1.15 g oh h2O (density 1.00 g/ml) is introduced into an empty 1.00 L container. The seled container is heated to 412 K and .150 moles of O2 (g) is present at equilibrium.
A. Wrte the equilibrium expression for the reaction above.
B. Calculate the equilibrium concentration (in M) of H2 (g) in the container at 412 K.
Reaction: H2O (l) <--> 2 H2 (g) + O2 (g)
Please look at your post and your problem. If ALL of the 1.15 g H2O decomposed to 2H2O --> 2H2 + O2
you would have (1.15g H2O x (1 mol H2O/18 g H2O) x (1 mol O2/2 mol H2O) = about 0.064/2 = about 0.032 mols O2 formed. The problem states that 0.15 mol O2 were found at equilibrium. I don't see how. You can't get more than you started with.
If you ignore that little problem and work ONLY with the mols O2 given, then (O2) at equilibrium = (0.15mol/1L) = ?
(H2) at equilibrium = (2 x 0.15/1L) = ?
part A for equilibrium expression it is
K = (H2)^2(O2)
A. The equilibrium expression for the given reaction can be written as follows:
Kc = [H2]^2 * [O2] / [H2O]
Where:
[H2] refers to the concentration of H2 gas (in M),
[O2] refers to the concentration of O2 gas (in M), and
[H2O] refers to the concentration of H2O liquid (in M).
B. To calculate the equilibrium concentration of H2 gas in the container at 412 K, we need to consider the initial amount of H2O introduced into the 1.00 L container.
Given:
Mass of H2O = 1.15 g
Density of H2O = 1.00 g/ml
Initial volume of H2O = Mass / Density = 1.15 g / 1.00 g/ml = 1.15 ml = 0.00115 L
Since the initial moles of H2O is not provided, we can use the given density to calculate it.
Molar mass of H2O = 18.015 g/mol
Moles of H2O = Mass / Molar mass = 1.15 g / 18.015 g/mol ≈ 0.0638 mol
Now, let's consider the stoichiometry of the reaction. According to the balanced equation, 1 mole of H2O produces 2 moles of H2 gas. Therefore, the initial amount of H2 gas is:
Initial moles of H2 = 2 * Moles of H2O = 2 * 0.0638 mol = 0.1276 mol
At equilibrium, the change in moles of H2 can be written as:
Change in moles of H2 = 2x
Where x represents the change in the moles of H2 at equilibrium.

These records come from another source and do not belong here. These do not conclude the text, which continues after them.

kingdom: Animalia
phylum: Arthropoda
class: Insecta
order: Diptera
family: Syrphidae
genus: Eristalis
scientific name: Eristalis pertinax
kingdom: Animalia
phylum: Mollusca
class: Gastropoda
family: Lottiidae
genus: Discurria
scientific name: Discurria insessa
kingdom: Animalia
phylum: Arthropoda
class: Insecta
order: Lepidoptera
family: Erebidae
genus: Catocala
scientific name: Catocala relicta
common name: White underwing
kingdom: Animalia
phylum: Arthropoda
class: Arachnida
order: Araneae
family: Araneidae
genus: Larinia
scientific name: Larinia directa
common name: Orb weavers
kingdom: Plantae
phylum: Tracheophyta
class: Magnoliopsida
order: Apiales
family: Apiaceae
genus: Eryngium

Hence, the equilibrium moles of H2 = Initial moles of H2 + Change in moles of H2 = 0.1276 mol + 2x
To calculate the equilibrium concentration of H2, we need to divide the equilibrium moles by the final volume of the container (1.00 L).
Equilibrium concentration of H2 = (0.1276 mol + 2x) / 1.00 L
However, we are given the number of moles of O2 at equilibrium, which is 0.150 moles. According to the stoichiometry, 0.150 moles of O2 is equivalent to x moles of H2 gas.
0.150 moles O2 = x moles H2
From this, we can solve for x:
x = 0.150 moles of O2
Substituting this value into the equilibrium expression, we get:
Equilibrium concentration of H2 = (0.1276 mol + 2 * 0.150 mol) / 1.00 L = 0.4276 M
Therefore, the equilibrium concentration of H2 gas in the container at 412 K is approximately 0.4276 M.